» PROBLEM DETAILS: Only some lines are wanted. Transcribe, exactly, the lines below from the line with "31: (196, 500, 1.39)" up to and including the line with "46: (133, 321, 1.48)".

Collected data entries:
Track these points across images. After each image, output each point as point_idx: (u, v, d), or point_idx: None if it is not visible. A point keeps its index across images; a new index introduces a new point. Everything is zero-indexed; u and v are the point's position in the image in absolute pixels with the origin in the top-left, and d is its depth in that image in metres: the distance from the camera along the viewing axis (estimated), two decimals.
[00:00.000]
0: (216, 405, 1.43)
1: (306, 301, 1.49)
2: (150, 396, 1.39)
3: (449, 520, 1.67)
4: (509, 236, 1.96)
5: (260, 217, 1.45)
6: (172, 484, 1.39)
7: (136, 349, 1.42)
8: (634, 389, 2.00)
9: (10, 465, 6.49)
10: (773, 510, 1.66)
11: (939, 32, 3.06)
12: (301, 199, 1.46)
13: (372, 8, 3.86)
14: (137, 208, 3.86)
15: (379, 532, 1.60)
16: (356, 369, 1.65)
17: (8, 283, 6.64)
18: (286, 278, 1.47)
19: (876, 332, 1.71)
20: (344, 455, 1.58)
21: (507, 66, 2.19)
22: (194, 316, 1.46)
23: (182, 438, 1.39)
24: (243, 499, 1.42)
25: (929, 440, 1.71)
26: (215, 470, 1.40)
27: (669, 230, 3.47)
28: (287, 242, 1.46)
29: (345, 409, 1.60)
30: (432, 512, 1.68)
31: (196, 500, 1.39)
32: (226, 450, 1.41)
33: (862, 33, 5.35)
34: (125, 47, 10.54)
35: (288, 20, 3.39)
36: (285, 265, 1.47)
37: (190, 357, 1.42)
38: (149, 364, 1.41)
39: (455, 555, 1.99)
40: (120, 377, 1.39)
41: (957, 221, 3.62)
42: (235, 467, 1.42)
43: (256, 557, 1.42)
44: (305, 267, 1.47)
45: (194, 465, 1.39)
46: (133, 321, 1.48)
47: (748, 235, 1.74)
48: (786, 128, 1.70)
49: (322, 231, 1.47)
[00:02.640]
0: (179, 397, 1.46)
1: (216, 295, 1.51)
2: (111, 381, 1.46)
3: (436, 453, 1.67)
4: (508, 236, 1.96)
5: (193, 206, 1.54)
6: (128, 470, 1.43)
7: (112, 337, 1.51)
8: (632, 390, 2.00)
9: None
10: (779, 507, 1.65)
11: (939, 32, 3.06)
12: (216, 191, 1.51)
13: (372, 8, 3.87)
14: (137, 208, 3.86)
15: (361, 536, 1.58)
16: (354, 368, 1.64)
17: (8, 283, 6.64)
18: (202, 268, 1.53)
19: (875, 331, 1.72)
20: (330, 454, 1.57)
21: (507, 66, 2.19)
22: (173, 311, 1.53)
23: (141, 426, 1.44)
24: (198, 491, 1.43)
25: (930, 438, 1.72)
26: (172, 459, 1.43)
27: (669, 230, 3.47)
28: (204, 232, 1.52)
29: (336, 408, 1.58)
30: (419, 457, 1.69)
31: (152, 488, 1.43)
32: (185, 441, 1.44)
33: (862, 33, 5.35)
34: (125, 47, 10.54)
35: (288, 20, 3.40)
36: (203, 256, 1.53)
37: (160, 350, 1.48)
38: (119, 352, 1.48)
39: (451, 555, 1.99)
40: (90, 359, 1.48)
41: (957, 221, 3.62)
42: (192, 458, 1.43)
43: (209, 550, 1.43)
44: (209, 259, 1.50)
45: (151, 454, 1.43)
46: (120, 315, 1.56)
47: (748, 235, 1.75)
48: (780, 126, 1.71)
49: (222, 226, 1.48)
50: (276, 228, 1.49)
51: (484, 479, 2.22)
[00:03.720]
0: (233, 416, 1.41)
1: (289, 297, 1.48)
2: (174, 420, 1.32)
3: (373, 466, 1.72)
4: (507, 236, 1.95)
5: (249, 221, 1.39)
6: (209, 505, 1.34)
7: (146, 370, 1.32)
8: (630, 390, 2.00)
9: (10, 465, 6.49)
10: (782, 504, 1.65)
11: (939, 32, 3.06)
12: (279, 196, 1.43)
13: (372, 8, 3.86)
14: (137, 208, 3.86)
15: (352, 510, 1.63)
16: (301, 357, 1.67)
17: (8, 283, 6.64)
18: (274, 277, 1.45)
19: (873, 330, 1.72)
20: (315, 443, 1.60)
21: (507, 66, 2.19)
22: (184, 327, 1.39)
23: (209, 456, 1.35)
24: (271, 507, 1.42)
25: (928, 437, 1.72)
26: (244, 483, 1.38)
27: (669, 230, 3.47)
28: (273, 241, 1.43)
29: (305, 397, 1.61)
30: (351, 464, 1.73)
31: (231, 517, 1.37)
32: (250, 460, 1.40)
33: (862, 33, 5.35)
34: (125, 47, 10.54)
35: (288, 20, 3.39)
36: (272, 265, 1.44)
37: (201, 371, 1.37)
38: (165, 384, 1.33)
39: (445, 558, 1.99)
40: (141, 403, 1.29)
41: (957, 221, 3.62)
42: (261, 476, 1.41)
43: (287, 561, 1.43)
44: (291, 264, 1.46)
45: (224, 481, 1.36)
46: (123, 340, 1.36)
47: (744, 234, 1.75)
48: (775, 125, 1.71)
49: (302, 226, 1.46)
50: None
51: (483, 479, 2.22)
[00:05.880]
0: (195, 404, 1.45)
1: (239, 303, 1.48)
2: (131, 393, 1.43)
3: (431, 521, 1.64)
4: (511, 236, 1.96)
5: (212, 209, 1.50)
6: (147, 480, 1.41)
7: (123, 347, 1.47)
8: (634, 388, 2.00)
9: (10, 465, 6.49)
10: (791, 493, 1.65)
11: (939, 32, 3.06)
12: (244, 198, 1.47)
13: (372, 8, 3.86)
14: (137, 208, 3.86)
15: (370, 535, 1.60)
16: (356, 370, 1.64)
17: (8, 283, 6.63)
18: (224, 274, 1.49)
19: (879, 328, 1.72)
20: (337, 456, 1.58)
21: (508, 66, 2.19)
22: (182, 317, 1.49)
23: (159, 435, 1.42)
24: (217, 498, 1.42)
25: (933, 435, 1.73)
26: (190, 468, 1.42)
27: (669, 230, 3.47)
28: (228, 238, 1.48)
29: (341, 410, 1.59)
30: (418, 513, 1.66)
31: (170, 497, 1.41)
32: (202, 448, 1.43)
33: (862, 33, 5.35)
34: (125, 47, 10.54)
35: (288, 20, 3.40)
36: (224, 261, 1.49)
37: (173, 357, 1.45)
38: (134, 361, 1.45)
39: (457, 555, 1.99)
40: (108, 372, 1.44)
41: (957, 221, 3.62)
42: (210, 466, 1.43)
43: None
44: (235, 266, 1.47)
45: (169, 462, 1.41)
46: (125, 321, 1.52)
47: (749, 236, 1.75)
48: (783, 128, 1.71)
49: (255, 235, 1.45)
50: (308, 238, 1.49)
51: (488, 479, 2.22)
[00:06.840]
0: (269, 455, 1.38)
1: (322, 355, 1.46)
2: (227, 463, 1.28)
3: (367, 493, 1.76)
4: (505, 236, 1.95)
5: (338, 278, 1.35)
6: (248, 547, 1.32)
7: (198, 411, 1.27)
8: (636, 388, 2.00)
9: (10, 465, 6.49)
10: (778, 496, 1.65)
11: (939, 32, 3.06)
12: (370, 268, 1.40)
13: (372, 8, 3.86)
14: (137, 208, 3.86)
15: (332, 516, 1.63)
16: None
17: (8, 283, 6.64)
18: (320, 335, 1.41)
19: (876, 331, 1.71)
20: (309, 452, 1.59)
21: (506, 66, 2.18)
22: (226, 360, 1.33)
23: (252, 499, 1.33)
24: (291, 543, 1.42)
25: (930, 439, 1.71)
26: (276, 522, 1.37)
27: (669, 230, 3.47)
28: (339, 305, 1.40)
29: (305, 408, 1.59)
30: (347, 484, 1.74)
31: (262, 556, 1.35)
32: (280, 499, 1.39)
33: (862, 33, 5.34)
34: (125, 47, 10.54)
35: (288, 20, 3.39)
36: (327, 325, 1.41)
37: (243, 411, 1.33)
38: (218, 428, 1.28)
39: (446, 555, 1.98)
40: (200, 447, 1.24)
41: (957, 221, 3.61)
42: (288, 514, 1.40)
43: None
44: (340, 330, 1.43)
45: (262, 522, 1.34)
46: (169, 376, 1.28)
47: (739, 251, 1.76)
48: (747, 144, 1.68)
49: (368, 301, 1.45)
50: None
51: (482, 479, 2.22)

» TASK SOLUTION:
31: (196, 500, 1.39)
32: (226, 450, 1.41)
33: (862, 33, 5.35)
34: (125, 47, 10.54)
35: (288, 20, 3.39)
36: (285, 265, 1.47)
37: (190, 357, 1.42)
38: (149, 364, 1.41)
39: (455, 555, 1.99)
40: (120, 377, 1.39)
41: (957, 221, 3.62)
42: (235, 467, 1.42)
43: (256, 557, 1.42)
44: (305, 267, 1.47)
45: (194, 465, 1.39)
46: (133, 321, 1.48)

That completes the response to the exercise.